Regular attendees include State Sen. Donald Huffines, R-Dallas, who in September collected donations for his ultimately successful effort to convince November voters to abolish Dallas County Schools.

Frank Gaffney Jr., who is described by the Anti-Defamation League and Southern Poverty Law Center as a high-profile anti-Islam conspiracy theorist, has been a guest speaker.

Sometimes meetings and emails explore concerns about immigration and refugees and appeal to nostalgia for traditions of a bygone era.

Before Sept. 6’s Dallas City Council 13–1 vote to remove a statue of Robert E. Lee, emails were sent out urging turnout to city meetings because of “Deep State” influence on local government.

“Discredit the slave owners and their memories and you destroy their ideas of liberty and justice for all!” one email read.
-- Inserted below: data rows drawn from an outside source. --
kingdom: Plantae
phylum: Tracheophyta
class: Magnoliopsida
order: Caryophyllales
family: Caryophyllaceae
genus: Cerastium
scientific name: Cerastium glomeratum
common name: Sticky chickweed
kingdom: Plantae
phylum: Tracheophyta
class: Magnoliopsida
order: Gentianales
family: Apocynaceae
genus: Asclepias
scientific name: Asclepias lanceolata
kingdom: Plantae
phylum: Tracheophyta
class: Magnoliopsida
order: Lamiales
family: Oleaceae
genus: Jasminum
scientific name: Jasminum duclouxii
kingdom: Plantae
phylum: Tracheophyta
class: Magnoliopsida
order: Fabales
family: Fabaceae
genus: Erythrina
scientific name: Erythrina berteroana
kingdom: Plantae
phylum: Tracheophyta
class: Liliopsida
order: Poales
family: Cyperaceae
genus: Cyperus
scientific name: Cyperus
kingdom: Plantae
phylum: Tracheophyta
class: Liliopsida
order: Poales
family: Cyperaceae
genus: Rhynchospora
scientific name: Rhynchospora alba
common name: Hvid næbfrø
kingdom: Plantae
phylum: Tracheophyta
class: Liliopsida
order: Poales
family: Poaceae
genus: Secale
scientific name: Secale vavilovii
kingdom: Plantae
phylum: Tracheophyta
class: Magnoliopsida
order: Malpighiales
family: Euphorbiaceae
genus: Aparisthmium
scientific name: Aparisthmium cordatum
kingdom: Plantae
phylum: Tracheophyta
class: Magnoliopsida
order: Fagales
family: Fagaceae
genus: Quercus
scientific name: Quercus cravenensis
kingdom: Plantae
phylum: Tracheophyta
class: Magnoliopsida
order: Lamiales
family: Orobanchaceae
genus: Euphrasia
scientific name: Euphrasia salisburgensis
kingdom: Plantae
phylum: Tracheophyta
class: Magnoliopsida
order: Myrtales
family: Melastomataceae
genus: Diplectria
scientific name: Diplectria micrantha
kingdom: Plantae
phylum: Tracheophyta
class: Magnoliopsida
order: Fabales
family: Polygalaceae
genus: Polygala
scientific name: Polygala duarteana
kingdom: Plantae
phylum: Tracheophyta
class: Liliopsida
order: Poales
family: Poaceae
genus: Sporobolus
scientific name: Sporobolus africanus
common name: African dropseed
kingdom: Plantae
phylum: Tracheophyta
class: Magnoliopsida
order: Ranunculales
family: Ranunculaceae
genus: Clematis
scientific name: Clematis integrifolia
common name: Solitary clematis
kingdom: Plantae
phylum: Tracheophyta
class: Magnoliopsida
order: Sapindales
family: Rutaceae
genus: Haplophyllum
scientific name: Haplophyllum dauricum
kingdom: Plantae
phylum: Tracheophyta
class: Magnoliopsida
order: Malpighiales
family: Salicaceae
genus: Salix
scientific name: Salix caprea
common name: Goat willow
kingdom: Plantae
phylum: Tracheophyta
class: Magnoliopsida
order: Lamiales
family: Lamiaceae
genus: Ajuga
[pullquote-left]“You know, the national scene we’ve been focusing on for a long time, the state scene we’ve been focusing on for a long time, but [until now] we’ve sort of neglected the local.” -Russell Ramsland[/pullquote-left]

That message was written by University Park resident Beth Biesel, who is responsible for updating the mailing list, which Ramsland estimates numbers 1,200 residents.

Biesel said it’s important to counter the ideas of those who think, “It’s not OK for one man to be receiving an inheritance and opportunities that another man doesn’t have.”

“It’s OK that there’s inequality,” she said.

Removal of the Robert E. Lee statue from Lee Park was followed by a heated forum meeting on Sept. 17, with attendees accusing Dallas City Council member Jennifer Staubach Gates, one of the invited guests, of being a traitor and a revisionist. “You should be recalled,” one attendee jeered.

“I didn’t come to be debated,” she said during the nearly hour-long question-and-answer session.

Gates described the forum as a former Tea Party group and showed Park Cities People 2013 emails from the forum’s address identifying it as the Park Cities/Preston Hollow Tea Party, but Ramsland said the organization is not a direct descendent of the Tea Party.

Since running unsuccessfully in 2016 against U.S. Rep. Pete Sessions, R-Dallas — whose 2000 campaign he had previously donated to — Ramsland has turned steering of the forum over mostly to others.

Biesel and David Carruth, a real estate developer and member of Phyllis Schafly’s traditionalist Eagle Forum, continue efforts to educate and mobilize, Ramsland said. “You know, the national scene we’ve been focusing on for a long time, the state scene we’ve been focusing on for a long time, but [until now] we’ve sort of neglected the local.”